→ SUPPLIED DATA
----
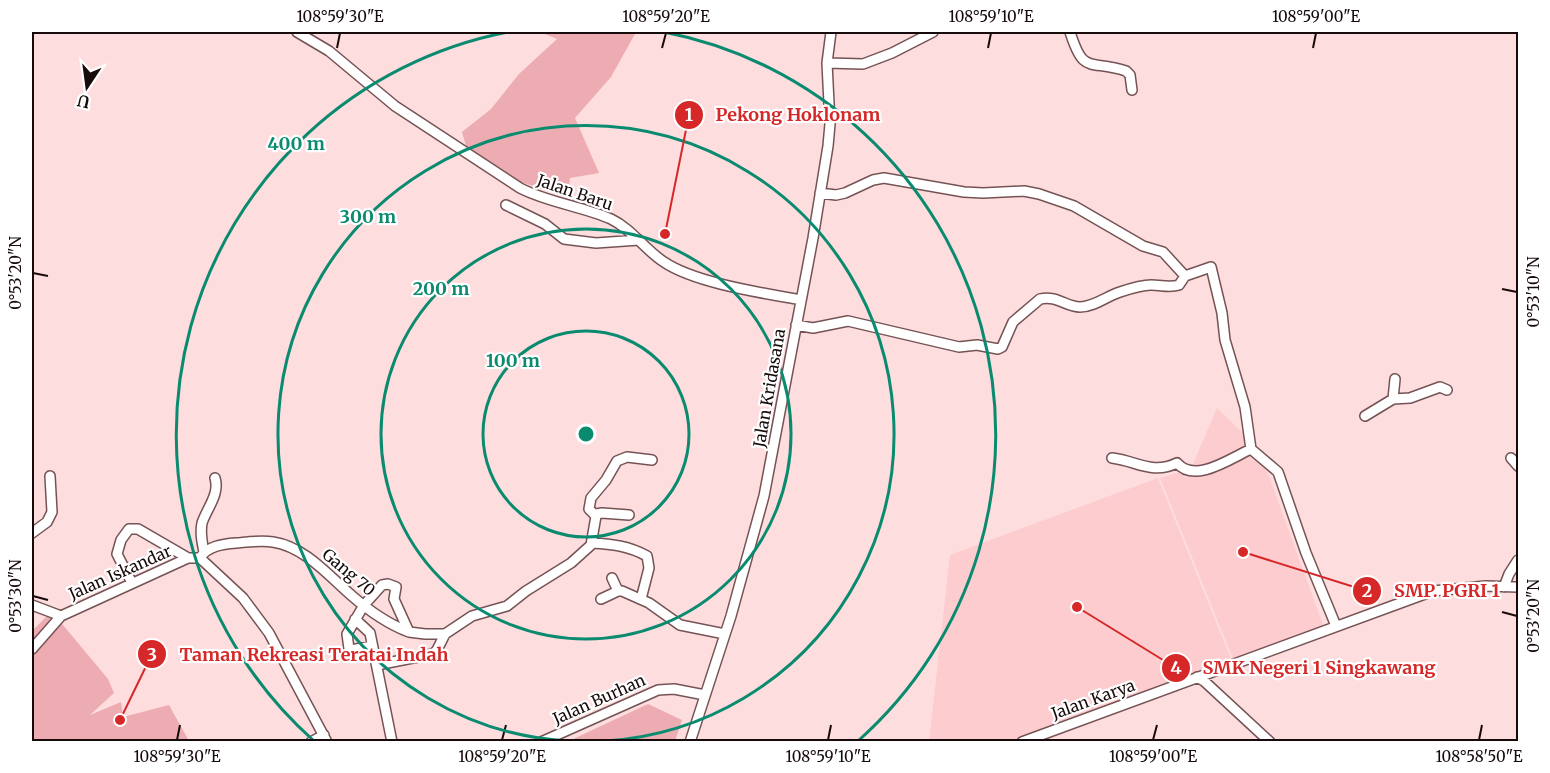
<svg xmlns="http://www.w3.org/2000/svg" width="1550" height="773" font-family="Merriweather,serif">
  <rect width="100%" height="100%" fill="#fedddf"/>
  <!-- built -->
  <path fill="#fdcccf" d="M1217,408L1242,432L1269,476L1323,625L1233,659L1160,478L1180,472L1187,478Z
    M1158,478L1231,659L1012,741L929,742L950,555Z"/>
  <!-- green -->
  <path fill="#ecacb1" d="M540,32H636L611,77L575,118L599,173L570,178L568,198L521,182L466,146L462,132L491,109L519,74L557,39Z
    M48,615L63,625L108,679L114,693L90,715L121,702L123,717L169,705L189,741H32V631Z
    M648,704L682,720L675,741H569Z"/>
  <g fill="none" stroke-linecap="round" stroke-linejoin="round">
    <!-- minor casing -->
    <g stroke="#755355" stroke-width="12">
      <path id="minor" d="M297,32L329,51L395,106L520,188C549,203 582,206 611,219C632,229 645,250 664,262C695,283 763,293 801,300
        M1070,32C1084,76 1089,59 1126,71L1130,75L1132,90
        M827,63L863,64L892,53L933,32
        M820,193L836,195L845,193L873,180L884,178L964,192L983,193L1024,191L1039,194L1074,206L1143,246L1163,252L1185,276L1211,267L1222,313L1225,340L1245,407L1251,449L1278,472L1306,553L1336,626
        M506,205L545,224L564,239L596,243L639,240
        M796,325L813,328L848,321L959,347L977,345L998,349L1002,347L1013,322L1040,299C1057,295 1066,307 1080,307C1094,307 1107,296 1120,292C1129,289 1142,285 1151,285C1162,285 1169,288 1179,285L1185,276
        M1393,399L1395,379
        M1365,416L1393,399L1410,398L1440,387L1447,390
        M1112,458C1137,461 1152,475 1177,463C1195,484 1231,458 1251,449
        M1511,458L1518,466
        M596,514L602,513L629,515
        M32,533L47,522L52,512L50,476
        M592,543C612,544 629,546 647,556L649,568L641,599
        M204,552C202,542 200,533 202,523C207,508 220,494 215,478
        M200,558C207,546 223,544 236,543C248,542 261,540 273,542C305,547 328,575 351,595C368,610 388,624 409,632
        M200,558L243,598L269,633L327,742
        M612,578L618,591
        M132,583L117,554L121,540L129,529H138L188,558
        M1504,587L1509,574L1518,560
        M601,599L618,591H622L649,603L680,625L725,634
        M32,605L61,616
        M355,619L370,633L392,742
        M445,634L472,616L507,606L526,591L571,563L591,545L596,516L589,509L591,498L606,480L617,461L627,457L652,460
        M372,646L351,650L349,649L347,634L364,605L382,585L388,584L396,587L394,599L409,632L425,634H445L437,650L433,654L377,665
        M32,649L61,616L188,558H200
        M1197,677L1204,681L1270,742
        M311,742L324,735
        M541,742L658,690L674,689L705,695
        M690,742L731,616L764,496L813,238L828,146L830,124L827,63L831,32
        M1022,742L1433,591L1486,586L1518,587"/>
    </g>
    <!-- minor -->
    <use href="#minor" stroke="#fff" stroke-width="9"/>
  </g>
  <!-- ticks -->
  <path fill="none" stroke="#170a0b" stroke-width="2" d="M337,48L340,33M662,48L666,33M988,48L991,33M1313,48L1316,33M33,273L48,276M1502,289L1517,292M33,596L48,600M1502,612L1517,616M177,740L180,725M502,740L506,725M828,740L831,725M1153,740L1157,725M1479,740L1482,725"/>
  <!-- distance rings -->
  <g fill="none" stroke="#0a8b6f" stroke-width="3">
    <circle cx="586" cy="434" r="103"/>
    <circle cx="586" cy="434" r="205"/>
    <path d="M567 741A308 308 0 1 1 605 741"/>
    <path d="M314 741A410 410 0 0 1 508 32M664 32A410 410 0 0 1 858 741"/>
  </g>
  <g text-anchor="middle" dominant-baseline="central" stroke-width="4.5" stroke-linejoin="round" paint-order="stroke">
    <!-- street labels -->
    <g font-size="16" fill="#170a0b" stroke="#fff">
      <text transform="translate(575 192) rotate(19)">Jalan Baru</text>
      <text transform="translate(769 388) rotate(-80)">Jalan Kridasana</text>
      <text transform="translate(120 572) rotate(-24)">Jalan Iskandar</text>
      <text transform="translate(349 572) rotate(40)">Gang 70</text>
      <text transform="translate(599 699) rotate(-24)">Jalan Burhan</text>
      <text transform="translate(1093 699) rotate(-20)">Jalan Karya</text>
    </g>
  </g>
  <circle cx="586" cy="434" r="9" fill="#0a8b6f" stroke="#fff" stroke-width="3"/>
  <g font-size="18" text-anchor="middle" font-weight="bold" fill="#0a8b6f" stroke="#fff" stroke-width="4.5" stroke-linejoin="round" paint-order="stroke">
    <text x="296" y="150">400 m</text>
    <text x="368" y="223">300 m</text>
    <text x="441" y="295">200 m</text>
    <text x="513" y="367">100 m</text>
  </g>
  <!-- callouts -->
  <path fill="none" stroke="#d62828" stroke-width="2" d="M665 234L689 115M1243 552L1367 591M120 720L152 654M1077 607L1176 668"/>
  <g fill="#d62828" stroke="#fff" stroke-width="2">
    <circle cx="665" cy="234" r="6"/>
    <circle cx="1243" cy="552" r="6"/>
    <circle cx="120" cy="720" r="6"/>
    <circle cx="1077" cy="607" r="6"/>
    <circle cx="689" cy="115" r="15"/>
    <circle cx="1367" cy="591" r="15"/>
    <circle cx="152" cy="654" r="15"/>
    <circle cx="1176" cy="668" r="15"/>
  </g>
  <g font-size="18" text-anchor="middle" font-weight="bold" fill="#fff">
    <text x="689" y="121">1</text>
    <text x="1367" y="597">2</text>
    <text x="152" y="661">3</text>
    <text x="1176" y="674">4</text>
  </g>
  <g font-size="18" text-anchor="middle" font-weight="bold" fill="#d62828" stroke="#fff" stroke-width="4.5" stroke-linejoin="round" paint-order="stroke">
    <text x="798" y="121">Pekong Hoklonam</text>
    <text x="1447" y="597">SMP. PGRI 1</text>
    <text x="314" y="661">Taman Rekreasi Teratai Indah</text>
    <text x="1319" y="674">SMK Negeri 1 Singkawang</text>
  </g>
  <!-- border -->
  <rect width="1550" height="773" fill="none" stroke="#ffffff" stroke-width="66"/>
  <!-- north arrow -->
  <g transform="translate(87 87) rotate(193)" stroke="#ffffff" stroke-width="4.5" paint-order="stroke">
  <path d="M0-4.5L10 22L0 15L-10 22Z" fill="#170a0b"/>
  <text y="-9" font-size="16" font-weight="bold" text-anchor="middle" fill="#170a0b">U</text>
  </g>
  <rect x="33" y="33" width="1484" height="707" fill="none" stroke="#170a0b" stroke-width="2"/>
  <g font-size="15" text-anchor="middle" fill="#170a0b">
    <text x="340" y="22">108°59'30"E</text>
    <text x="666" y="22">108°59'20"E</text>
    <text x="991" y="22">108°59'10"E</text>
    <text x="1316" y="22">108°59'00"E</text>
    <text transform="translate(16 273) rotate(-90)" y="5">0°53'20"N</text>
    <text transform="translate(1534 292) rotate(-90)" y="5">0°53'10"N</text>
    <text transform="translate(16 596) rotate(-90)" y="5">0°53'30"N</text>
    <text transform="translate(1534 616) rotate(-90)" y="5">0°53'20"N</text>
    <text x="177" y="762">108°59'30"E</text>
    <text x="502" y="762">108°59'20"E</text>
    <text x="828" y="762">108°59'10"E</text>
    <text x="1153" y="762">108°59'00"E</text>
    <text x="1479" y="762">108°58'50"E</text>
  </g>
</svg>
----
→ WHAT TO DO
The lines above should be transcribed exactly, with every image removed.

→ RESULT BELOW
<svg xmlns="http://www.w3.org/2000/svg" width="1550" height="773" font-family="Merriweather,serif">
  <rect width="100%" height="100%" fill="#fedddf"/>
  <!-- built -->
  <path fill="#fdcccf" d="M1217,408L1242,432L1269,476L1323,625L1233,659L1160,478L1180,472L1187,478Z
    M1158,478L1231,659L1012,741L929,742L950,555Z"/>
  <!-- green -->
  <path fill="#ecacb1" d="M540,32H636L611,77L575,118L599,173L570,178L568,198L521,182L466,146L462,132L491,109L519,74L557,39Z
    M48,615L63,625L108,679L114,693L90,715L121,702L123,717L169,705L189,741H32V631Z
    M648,704L682,720L675,741H569Z"/>
  <g fill="none" stroke-linecap="round" stroke-linejoin="round">
    <!-- minor casing -->
    <g stroke="#755355" stroke-width="12">
      <path id="minor" d="M297,32L329,51L395,106L520,188C549,203 582,206 611,219C632,229 645,250 664,262C695,283 763,293 801,300
        M1070,32C1084,76 1089,59 1126,71L1130,75L1132,90
        M827,63L863,64L892,53L933,32
        M820,193L836,195L845,193L873,180L884,178L964,192L983,193L1024,191L1039,194L1074,206L1143,246L1163,252L1185,276L1211,267L1222,313L1225,340L1245,407L1251,449L1278,472L1306,553L1336,626
        M506,205L545,224L564,239L596,243L639,240
        M796,325L813,328L848,321L959,347L977,345L998,349L1002,347L1013,322L1040,299C1057,295 1066,307 1080,307C1094,307 1107,296 1120,292C1129,289 1142,285 1151,285C1162,285 1169,288 1179,285L1185,276
        M1393,399L1395,379
        M1365,416L1393,399L1410,398L1440,387L1447,390
        M1112,458C1137,461 1152,475 1177,463C1195,484 1231,458 1251,449
        M1511,458L1518,466
        M596,514L602,513L629,515
        M32,533L47,522L52,512L50,476
        M592,543C612,544 629,546 647,556L649,568L641,599
        M204,552C202,542 200,533 202,523C207,508 220,494 215,478
        M200,558C207,546 223,544 236,543C248,542 261,540 273,542C305,547 328,575 351,595C368,610 388,624 409,632
        M200,558L243,598L269,633L327,742
        M612,578L618,591
        M132,583L117,554L121,540L129,529H138L188,558
        M1504,587L1509,574L1518,560
        M601,599L618,591H622L649,603L680,625L725,634
        M32,605L61,616
        M355,619L370,633L392,742
        M445,634L472,616L507,606L526,591L571,563L591,545L596,516L589,509L591,498L606,480L617,461L627,457L652,460
        M372,646L351,650L349,649L347,634L364,605L382,585L388,584L396,587L394,599L409,632L425,634H445L437,650L433,654L377,665
        M32,649L61,616L188,558H200
        M1197,677L1204,681L1270,742
        M311,742L324,735
        M541,742L658,690L674,689L705,695
        M690,742L731,616L764,496L813,238L828,146L830,124L827,63L831,32
        M1022,742L1433,591L1486,586L1518,587"/>
    </g>
    <!-- minor -->
    <use href="#minor" stroke="#fff" stroke-width="9"/>
  </g>
  <!-- ticks -->
  <path fill="none" stroke="#170a0b" stroke-width="2" d="M337,48L340,33M662,48L666,33M988,48L991,33M1313,48L1316,33M33,273L48,276M1502,289L1517,292M33,596L48,600M1502,612L1517,616M177,740L180,725M502,740L506,725M828,740L831,725M1153,740L1157,725M1479,740L1482,725"/>
  <!-- distance rings -->
  <g fill="none" stroke="#0a8b6f" stroke-width="3">
    <circle cx="586" cy="434" r="103"/>
    <circle cx="586" cy="434" r="205"/>
    <path d="M567 741A308 308 0 1 1 605 741"/>
    <path d="M314 741A410 410 0 0 1 508 32M664 32A410 410 0 0 1 858 741"/>
  </g>
  <g text-anchor="middle" dominant-baseline="central" stroke-width="4.5" stroke-linejoin="round" paint-order="stroke">
    <!-- street labels -->
    <g font-size="16" fill="#170a0b" stroke="#fff">
      <text transform="translate(575 192) rotate(19)">Jalan Baru</text>
      <text transform="translate(769 388) rotate(-80)">Jalan Kridasana</text>
      <text transform="translate(120 572) rotate(-24)">Jalan Iskandar</text>
      <text transform="translate(349 572) rotate(40)">Gang 70</text>
      <text transform="translate(599 699) rotate(-24)">Jalan Burhan</text>
      <text transform="translate(1093 699) rotate(-20)">Jalan Karya</text>
    </g>
  </g>
  <circle cx="586" cy="434" r="9" fill="#0a8b6f" stroke="#fff" stroke-width="3"/>
  <g font-size="18" text-anchor="middle" font-weight="bold" fill="#0a8b6f" stroke="#fff" stroke-width="4.5" stroke-linejoin="round" paint-order="stroke">
    <text x="296" y="150">400 m</text>
    <text x="368" y="223">300 m</text>
    <text x="441" y="295">200 m</text>
    <text x="513" y="367">100 m</text>
  </g>
  <!-- callouts -->
  <path fill="none" stroke="#d62828" stroke-width="2" d="M665 234L689 115M1243 552L1367 591M120 720L152 654M1077 607L1176 668"/>
  <g fill="#d62828" stroke="#fff" stroke-width="2">
    <circle cx="665" cy="234" r="6"/>
    <circle cx="1243" cy="552" r="6"/>
    <circle cx="120" cy="720" r="6"/>
    <circle cx="1077" cy="607" r="6"/>
    <circle cx="689" cy="115" r="15"/>
    <circle cx="1367" cy="591" r="15"/>
    <circle cx="152" cy="654" r="15"/>
    <circle cx="1176" cy="668" r="15"/>
  </g>
  <g font-size="18" text-anchor="middle" font-weight="bold" fill="#fff">
    <text x="689" y="121">1</text>
    <text x="1367" y="597">2</text>
    <text x="152" y="661">3</text>
    <text x="1176" y="674">4</text>
  </g>
  <g font-size="18" text-anchor="middle" font-weight="bold" fill="#d62828" stroke="#fff" stroke-width="4.5" stroke-linejoin="round" paint-order="stroke">
    <text x="798" y="121">Pekong Hoklonam</text>
    <text x="1447" y="597">SMP. PGRI 1</text>
    <text x="314" y="661">Taman Rekreasi Teratai Indah</text>
    <text x="1319" y="674">SMK Negeri 1 Singkawang</text>
  </g>
  <!-- border -->
  <rect width="1550" height="773" fill="none" stroke="#ffffff" stroke-width="66"/>
  <!-- north arrow -->
  <g transform="translate(87 87) rotate(193)" stroke="#ffffff" stroke-width="4.5" paint-order="stroke">
  <path d="M0-4.5L10 22L0 15L-10 22Z" fill="#170a0b"/>
  <text y="-9" font-size="16" font-weight="bold" text-anchor="middle" fill="#170a0b">U</text>
  </g>
  <rect x="33" y="33" width="1484" height="707" fill="none" stroke="#170a0b" stroke-width="2"/>
  <g font-size="15" text-anchor="middle" fill="#170a0b">
    <text x="340" y="22">108°59'30"E</text>
    <text x="666" y="22">108°59'20"E</text>
    <text x="991" y="22">108°59'10"E</text>
    <text x="1316" y="22">108°59'00"E</text>
    <text transform="translate(16 273) rotate(-90)" y="5">0°53'20"N</text>
    <text transform="translate(1534 292) rotate(-90)" y="5">0°53'10"N</text>
    <text transform="translate(16 596) rotate(-90)" y="5">0°53'30"N</text>
    <text transform="translate(1534 616) rotate(-90)" y="5">0°53'20"N</text>
    <text x="177" y="762">108°59'30"E</text>
    <text x="502" y="762">108°59'20"E</text>
    <text x="828" y="762">108°59'10"E</text>
    <text x="1153" y="762">108°59'00"E</text>
    <text x="1479" y="762">108°58'50"E</text>
  </g>
</svg>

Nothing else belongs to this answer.